DataParallel output differs from its module

Hi,

I am trying to do multi-task learning with two classification layers from single shared representation.
I believe, having two nn.Linear layers would not differ from having one nn.Linear layer then split,
but it occurs to me they work differently when used with nn.DataParallel.

Please see the code at the bottom.
<class ‘Split’> has one nn.Linear then splits the output.
<class ‘TwoHeads’> has two nn.Linear layers.

What I do in the main code is to compare the outputs of

nn.DataParallel(net)

to

nn.DataParallel(net).module.

For Split the output coincides.
For TwoHeads the output differs.

And the code here.

import torch
import torch.nn as nn

class Split(nn.Module):
    def __init__(self):
        super(Split, self).__init__()
        self.linear = nn.Linear(10, 5)

    def forward(self, x):
        out = self.linear(x)
        out1, out2 = torch.split(out, 3, dim=1)
        return out1, out2

class TwoHeads(nn.Module):
    def __init__(self):
        super(TwoHeads, self).__init__()
        self.linear1 = nn.Linear(10, 3)
        self.linear2 = nn.Linear(10, 2)

    def forward(self, x):
        out1 = self.linear1(x)
        out2 = self.linear2(x)
        return out1, out2

if __name__ == '__main__':
    net1 = Split()
    net2 = TwoHeads()

    for net in [net1, net2]:
        net.cuda()
        net = nn.DataParallel(net, list(range(4)))
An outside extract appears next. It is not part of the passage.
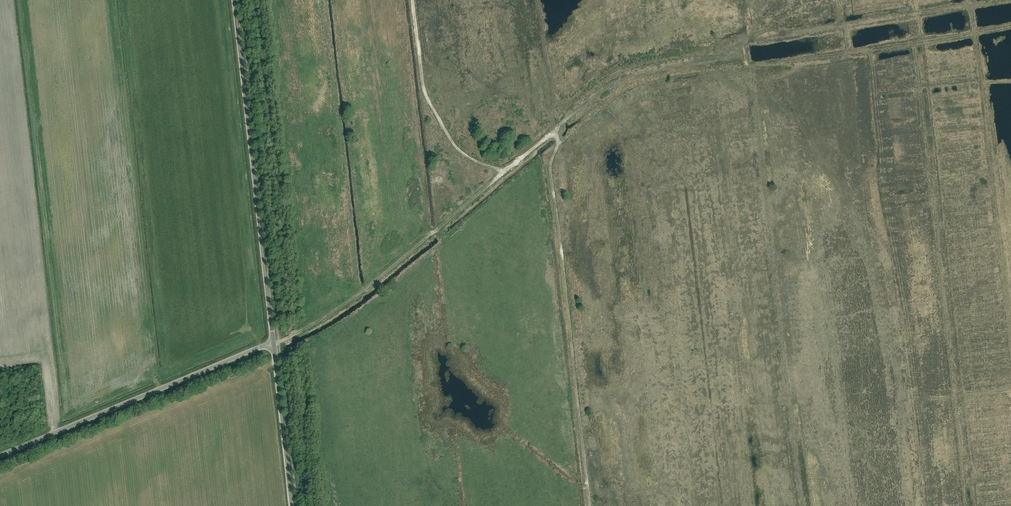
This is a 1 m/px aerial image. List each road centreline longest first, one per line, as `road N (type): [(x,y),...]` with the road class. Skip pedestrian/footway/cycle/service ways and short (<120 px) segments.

        with torch.no_grad():
            data = torch.randn(500, 10).cuda()

            out1, out2 = net(data)
            mod1, mod2 = net.module(data)
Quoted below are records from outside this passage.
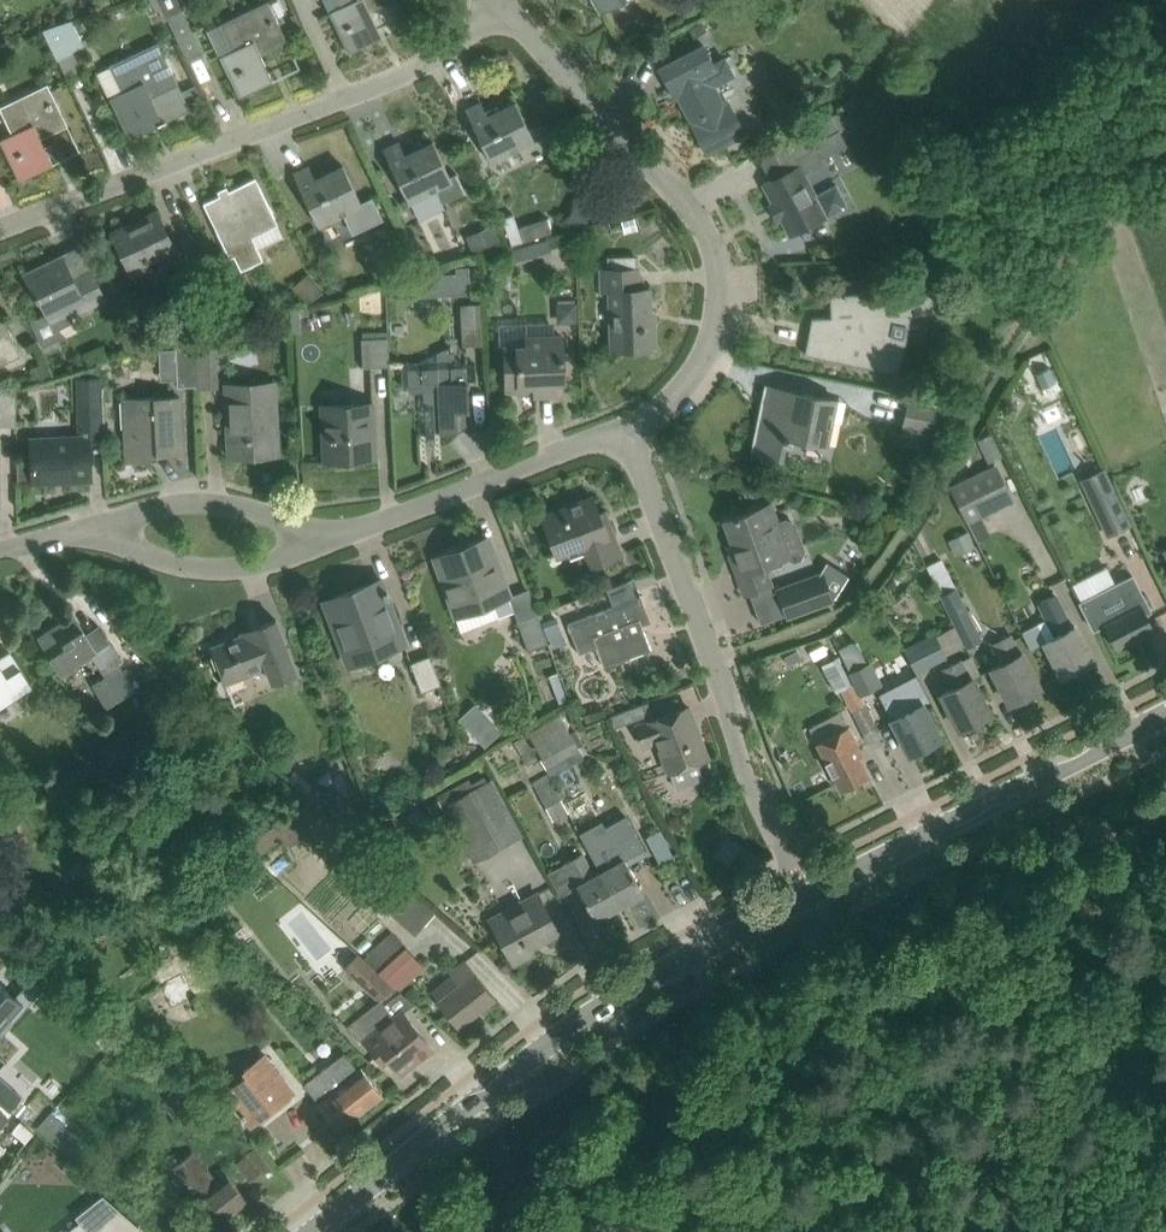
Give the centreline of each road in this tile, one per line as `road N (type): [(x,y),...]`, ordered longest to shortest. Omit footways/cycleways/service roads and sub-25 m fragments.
road 1 (track): [(1165,115),(897,548),(847,609),(711,664)]
road 2 (tertiary): [(316,1231),(587,1017),(815,894)]
road 3 (residential): [(0,226),(432,63),(505,1)]
road 4 (residential): [(629,432),(715,342),(724,294),(721,246),(700,208),(505,1)]
road 5 (residential): [(629,432),(727,711),(797,873),(815,894)]
road 6 (tertiary): [(815,894),(1165,715)]
road 7 (residential): [(309,535),(353,531),(629,432)]
road 8 (residential): [(99,529),(168,563),(223,571),(297,553),(309,535)]
road 9 (residential): [(99,529),(159,506),(215,502),(246,507),(309,535)]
            print(int(not torch.equal(out1, mod1)), end=' ')
            print(int(not torch.equal(out2, mod2)), end=' ')

            print((out1 - mod1).abs().max(), (out2 - mod2).abs().max())

For me, the output looks like

0 0 tensor(0., device=‘cuda:0’) tensor(0., device=‘cuda:0’)
0 1 tensor(0., device=‘cuda:0’) tensor(2.3842e-07, device=‘cuda:0’)

My questions are:

  • Is it intended?
  • If it is because the computation graph uses the same variable twice, shall I always avoid ‘branching’ the computation graph?
  • What would be the correct way to do multi-task learning with DataParallel?

The error of 1e-7 is most likely due to floating point precision (usually you expect the error for FP32 to be in ~1e-6), so it seems your code is working fine.

x = torch.randn(10, 10, 10)
sum1 = x.sum()
sum2 = x.sum(0).sum(0).sum(0)
print(sum1 - sum2)
> tensor(-3.8147e-06)

Thank you so much for your answer and the code.

I firstly thought of it too, and I repeated the same experiment many times and on another machine but
the error still occurs for <class ‘TwoHeads’> at the second output only.

Would it be still most likely the floating point error?

Since the error is that low, I would still assume it’s still due to floating point precision.